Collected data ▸
= Beginning of Section =

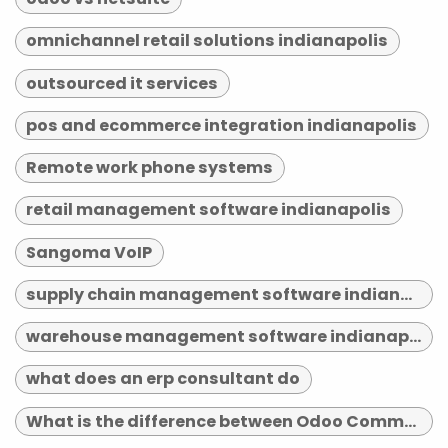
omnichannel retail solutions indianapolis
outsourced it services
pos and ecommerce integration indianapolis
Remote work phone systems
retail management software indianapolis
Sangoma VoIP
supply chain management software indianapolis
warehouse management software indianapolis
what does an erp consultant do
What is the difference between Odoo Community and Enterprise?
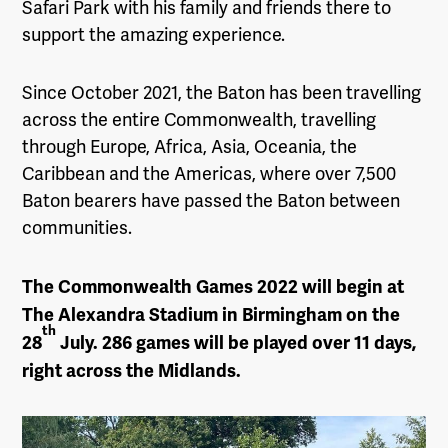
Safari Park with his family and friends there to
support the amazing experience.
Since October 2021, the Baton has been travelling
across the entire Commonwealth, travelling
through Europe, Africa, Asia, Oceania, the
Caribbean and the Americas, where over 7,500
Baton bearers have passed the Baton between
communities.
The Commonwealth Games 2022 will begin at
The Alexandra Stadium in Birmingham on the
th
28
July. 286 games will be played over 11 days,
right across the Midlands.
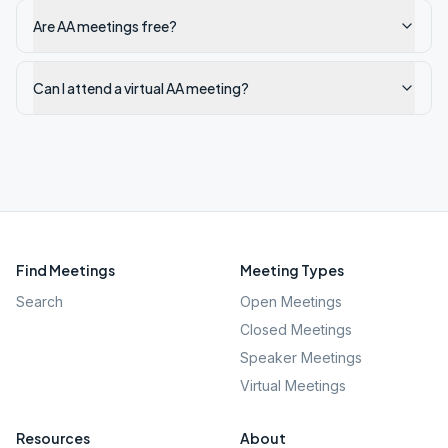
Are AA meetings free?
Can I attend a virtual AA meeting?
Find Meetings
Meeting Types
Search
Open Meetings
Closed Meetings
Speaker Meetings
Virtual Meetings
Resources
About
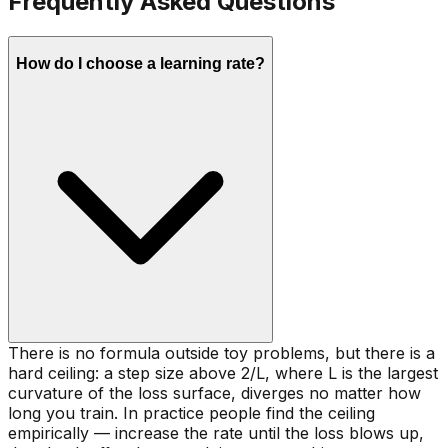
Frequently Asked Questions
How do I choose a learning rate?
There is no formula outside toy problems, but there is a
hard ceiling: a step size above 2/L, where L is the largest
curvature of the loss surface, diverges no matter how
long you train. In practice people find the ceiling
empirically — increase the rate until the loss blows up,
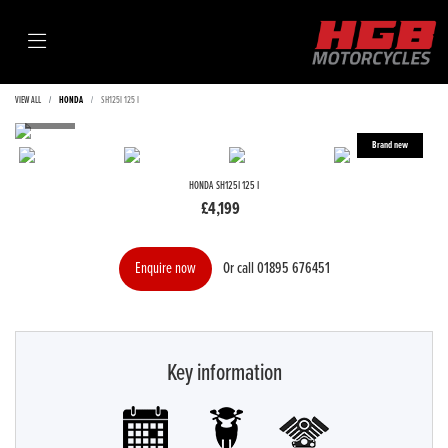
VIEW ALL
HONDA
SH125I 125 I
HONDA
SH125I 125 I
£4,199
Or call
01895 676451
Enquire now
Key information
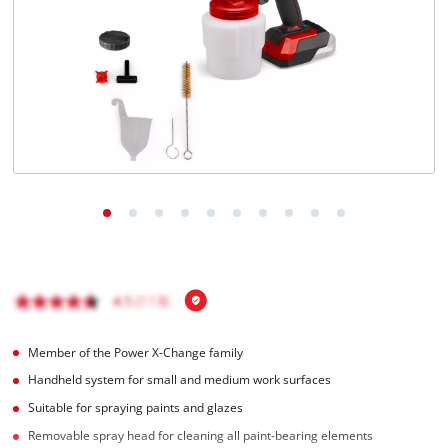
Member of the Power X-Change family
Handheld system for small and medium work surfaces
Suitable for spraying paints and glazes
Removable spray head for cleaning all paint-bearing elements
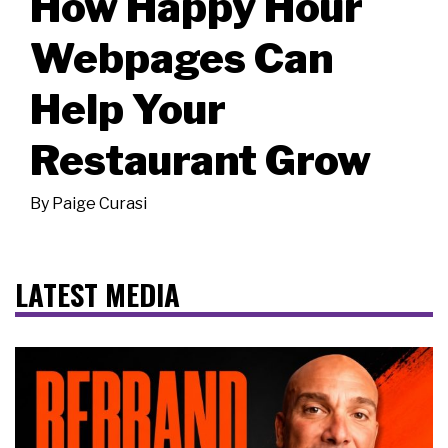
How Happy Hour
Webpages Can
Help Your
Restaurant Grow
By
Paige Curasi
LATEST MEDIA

= End of Section =

TASK DIRECTIONS ▸ Can you turn all of the lines above into a numbered list, skipping any blank lines and leaving the pictures out?

TASK OUTPUT ▸
1. omnichannel retail solutions indianapolis
2. outsourced it services
3. pos and ecommerce integration indianapolis
4. Remote work phone systems
5. retail management software indianapolis
6. Sangoma VoIP
7. supply chain management software indianapolis
8. warehouse management software indianapolis
9. what does an erp consultant do
10. What is the difference between Odoo Community and Enterprise?
11. Safari Park with his family and friends there to
12. support the amazing experience.
13. Since October 2021, the Baton has been travelling
14. across the entire Commonwealth, travelling
15. through Europe, Africa, Asia, Oceania, the
16. Caribbean and the Americas, where over 7,500
17. Baton bearers have passed the Baton between
18. communities.
19. The Commonwealth Games 2022 will begin at
20. The Alexandra Stadium in Birmingham on the
21. th
22. 28
23. July. 286 games will be played over 11 days,
24. right across the Midlands.
25. Are AA meetings free?
26. Can I attend a virtual AA meeting?
27. Find Meetings
28. Meeting Types
29. Search
30. Open Meetings
31. Closed Meetings
32. Speaker Meetings
33. Virtual Meetings
34. Resources
35. About
36. Frequently Asked Questions
37. How do I choose a learning rate?
38. There is no formula outside toy problems, but there is a
39. hard ceiling: a step size above 2/L, where L is the largest
40. curvature of the loss surface, diverges no matter how
41. long you train. In practice people find the ceiling
42. empirically — increase the rate until the loss blows up,
43. VIEW ALL
44. HONDA
45. SH125I 125 I
46. HONDA
47. SH125I 125 I
48. £4,199
49. Or call
50. 01895 676451
51. Enquire now
52. Key information
53. Member of the Power X-Change family
54. Handheld system for small and medium work surfaces
55. Suitable for spraying paints and glazes
56. Removable spray head for cleaning all paint-bearing elements
57. How Happy Hour
58. Webpages Can
59. Help Your
60. Restaurant Grow
61. By
62. Paige Curasi
63. LATEST MEDIA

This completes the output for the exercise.